[Problema] Transcreva, sem qualquer alteração, o trecho do texto de leitura que vai de "Tenho dito." a "que se debate.".

[Texto de leitura]
╔══

Foco este aspecto apenas porque do que no parecer se diz sobre o projecto do Sr. Dr. Afonso Pinto se podem extrair curiosos argumentos em abono do meu ponto de vista.
Não vou, no entanto, fazer agora uma análise pormenorizada do que no parecer se diz sobre este ponto.
Observarei apenas:

1.º Que a fl. 713 do parecer se admite como solução que nesta matéria se poderia compreender a de existir um tribunal de garantias constitucionais ou a de atribuir a competência para fiscalizar a constitucionalidade das leis a uma alta instância judiciária e que a fls. 724 e 725 se defende o principio de manter dispersa essa competência por todos os tribunais;
2.º Que a fl. 713 se considera inadmissível - é a expressão usada - que todos os tribunais de todas as instâncias e de qualquer natureza tenham competência para conhecer da inconstitucionalidade das lei e a fl. 725 afirma-se ser inconveniente a solução de admitir que seja praticamente uma única instancia a decidir da aplicação ou não aplicação de determinada norma arguida de inconstitucional;
3.º Que a fl. 713 se argumenta contra a minha proposta com a incerteza e insegurança jurídica que resultariam de facto de serem todos os tribunais a conhecer da constitucionalidade das leis e a fl. 725 afirma-se que não parece ser necessário assegurar na matéria da inconstitucionalidade um grau de uniformidade jurisprudêncial que transcenda o que se julga suficiente quanto à generalidade dos pontos de direito controvertidos nos tribunais e que não é de deplorar que a uniformidade possível de julgados só venha a conseguir-se pela via dos recursos e, de qualquer modo, também pela lógica formação de correntes jurisprudênciais.

Entre estas divergentes afirmações do parecer interpõem-se apenas cerca de doze páginas.
Queiram VV. Exas. fazer o favor de procurar entender «isto».
Pela minha parte, prefiro não tentar ensaiar hipóteses explicativas.
Tenho dito.

Vozes: - Muito bem!

O Sr. Presidente: - Continua em discussão.

O Sr. Mário de Figueiredo: - Sr. Presidente: como a Assembleia não é constituída só por juristas, talvez valha a pena pôr com nitidez a questão que se debate.
Segundo o nosso sistema constitucional, os tribunais, quaisquer tribunais, podem conhecer, como está consagrado, do que se chama inconstitucionalidade material ou de fundo.
Para dar uma ideia, a todos acessível, do que isto quer significar direi: quando se trate de uma disposição ou de um conjunto de disposições que ofendem um preceito constitucional, quer tais disposições estejam contidas num decreto-lei, quer numa lei, trata-se de inconstitucionalidade de fundo ou material. Assim, buscando um exemplo ao acaso, segundo o texto constitucional, não é permitido o confisco de bens. Se numa lei ou num decreto-lei se estabelecer que em certa hipótese é permitido o confisco, esta lei ou decreto-lei é inconstitucional, porque estabelece um princípio contrário a outro que está contido na Constituição e que respeita ao regime jurídico de fundo de uma relação jurídica.

╚══

[Dados fornecidos]
╔══

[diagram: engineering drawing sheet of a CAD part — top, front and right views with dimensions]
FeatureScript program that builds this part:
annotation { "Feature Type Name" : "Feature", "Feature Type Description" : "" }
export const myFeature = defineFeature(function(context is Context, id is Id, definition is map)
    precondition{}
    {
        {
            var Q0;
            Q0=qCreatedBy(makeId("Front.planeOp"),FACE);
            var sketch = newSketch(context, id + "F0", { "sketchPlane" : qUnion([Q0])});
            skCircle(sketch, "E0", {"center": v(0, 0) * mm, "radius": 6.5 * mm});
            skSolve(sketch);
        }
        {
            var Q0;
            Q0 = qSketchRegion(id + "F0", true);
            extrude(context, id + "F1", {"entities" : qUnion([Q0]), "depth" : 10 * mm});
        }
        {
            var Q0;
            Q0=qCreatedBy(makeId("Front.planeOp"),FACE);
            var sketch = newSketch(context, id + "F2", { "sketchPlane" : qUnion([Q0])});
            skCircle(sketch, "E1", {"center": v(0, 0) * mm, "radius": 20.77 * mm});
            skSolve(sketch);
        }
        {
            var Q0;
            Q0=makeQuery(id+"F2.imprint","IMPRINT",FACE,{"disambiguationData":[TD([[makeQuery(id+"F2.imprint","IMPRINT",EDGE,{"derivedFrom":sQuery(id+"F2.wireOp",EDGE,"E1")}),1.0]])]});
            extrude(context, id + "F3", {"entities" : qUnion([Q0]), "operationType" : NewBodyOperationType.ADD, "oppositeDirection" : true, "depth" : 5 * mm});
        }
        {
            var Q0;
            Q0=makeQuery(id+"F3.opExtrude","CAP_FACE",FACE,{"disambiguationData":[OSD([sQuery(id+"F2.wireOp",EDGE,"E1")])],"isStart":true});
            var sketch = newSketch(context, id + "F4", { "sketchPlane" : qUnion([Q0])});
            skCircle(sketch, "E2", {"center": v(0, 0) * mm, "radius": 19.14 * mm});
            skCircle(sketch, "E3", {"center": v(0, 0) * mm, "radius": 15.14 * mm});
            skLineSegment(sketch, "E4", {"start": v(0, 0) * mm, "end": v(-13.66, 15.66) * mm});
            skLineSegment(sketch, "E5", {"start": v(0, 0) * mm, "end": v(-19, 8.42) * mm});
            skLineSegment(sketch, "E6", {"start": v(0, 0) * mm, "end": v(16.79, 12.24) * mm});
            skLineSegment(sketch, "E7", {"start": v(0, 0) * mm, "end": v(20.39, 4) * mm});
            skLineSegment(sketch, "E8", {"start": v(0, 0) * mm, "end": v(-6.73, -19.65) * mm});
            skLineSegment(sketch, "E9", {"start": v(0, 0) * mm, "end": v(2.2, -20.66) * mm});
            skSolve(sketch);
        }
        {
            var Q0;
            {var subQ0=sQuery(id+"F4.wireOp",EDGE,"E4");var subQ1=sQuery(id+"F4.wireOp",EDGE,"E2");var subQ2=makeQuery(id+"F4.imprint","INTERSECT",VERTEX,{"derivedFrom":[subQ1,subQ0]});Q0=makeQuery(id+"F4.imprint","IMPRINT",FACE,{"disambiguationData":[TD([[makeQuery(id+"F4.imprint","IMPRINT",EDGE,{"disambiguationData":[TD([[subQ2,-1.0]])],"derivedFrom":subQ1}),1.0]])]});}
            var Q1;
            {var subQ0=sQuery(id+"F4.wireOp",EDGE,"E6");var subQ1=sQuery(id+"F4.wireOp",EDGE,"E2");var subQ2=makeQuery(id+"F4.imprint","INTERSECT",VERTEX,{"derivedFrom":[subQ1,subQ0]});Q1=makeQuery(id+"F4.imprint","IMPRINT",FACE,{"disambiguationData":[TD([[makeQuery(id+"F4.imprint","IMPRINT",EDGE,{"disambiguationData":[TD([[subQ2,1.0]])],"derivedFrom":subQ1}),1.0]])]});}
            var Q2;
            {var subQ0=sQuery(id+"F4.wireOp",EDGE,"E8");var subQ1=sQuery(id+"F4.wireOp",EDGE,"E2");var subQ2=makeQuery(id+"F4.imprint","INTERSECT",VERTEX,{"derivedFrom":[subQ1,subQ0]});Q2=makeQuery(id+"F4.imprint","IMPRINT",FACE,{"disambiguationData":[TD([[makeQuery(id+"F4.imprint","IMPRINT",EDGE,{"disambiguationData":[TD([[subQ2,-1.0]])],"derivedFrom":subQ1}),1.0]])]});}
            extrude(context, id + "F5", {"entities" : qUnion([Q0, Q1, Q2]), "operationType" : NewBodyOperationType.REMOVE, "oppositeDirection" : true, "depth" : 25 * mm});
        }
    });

╚══

[Resolução do problema]
Tenho dito.

Vozes: - Muito bem!

O Sr. Presidente: - Continua em discussão.

O Sr. Mário de Figueiredo: - Sr. Presidente: como a Assembleia não é constituída só por juristas, talvez valha a pena pôr com nitidez a questão que se debate.